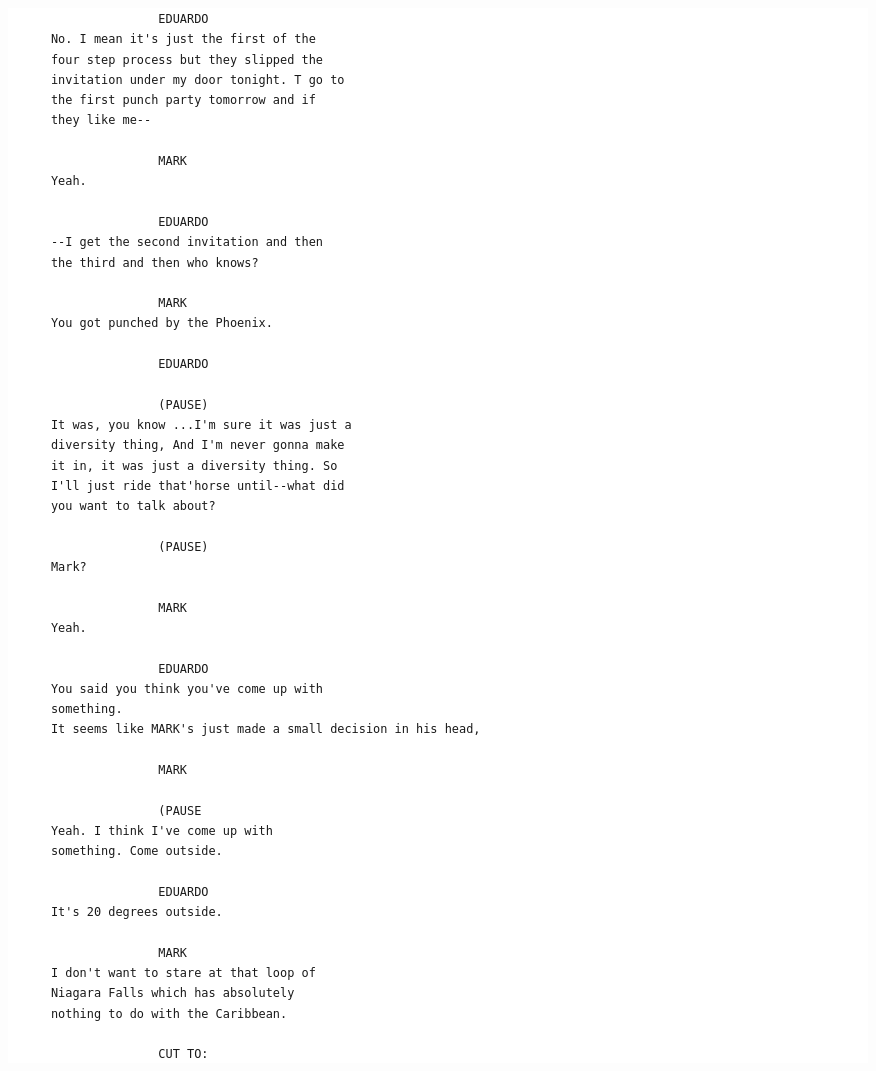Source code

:                          EDUARDO
          No. I mean it's just the first of the
          four step process but they slipped the
          invitation under my door tonight. T go to
          the first punch party tomorrow and if
          they like me--

                         MARK
          Yeah.

                         EDUARDO
          --I get the second invitation and then
          the third and then who knows?

                         MARK
          You got punched by the Phoenix.

                         EDUARDO

                         (PAUSE)
          It was, you know ...I'm sure it was just a
          diversity thing, And I'm never gonna make
          it in, it was just a diversity thing. So
          I'll just ride that'horse until--what did
          you want to talk about?

                         (PAUSE)
          Mark?

                         MARK
          Yeah.

                         EDUARDO
          You said you think you've come up with
          something.
          It seems like MARK's just made a small decision in his head,

                         MARK

                         (PAUSE
          Yeah. I think I've come up with
          something. Come outside.

                         EDUARDO
          It's 20 degrees outside.

                         MARK
          I don't want to stare at that loop of
          Niagara Falls which has absolutely
          nothing to do with the Caribbean.

                         CUT TO:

□ □ □ □ □ □ □

• To do: Write out every line of the records exactly as it appears, leaving out the pictures.

• Exercise result:
Source code

:                          EDUARDO
          No. I mean it's just the first of the
          four step process but they slipped the
          invitation under my door tonight. T go to
          the first punch party tomorrow and if
          they like me--

                         MARK
          Yeah.

                         EDUARDO
          --I get the second invitation and then
          the third and then who knows?

                         MARK
          You got punched by the Phoenix.

                         EDUARDO

                         (PAUSE)
          It was, you know ...I'm sure it was just a
          diversity thing, And I'm never gonna make
          it in, it was just a diversity thing. So
          I'll just ride that'horse until--what did
          you want to talk about?

                         (PAUSE)
          Mark?

                         MARK
          Yeah.

                         EDUARDO
          You said you think you've come up with
          something.
          It seems like MARK's just made a small decision in his head,

                         MARK

                         (PAUSE
          Yeah. I think I've come up with
          something. Come outside.

                         EDUARDO
          It's 20 degrees outside.

                         MARK
          I don't want to stare at that loop of
          Niagara Falls which has absolutely
          nothing to do with the Caribbean.

                         CUT TO:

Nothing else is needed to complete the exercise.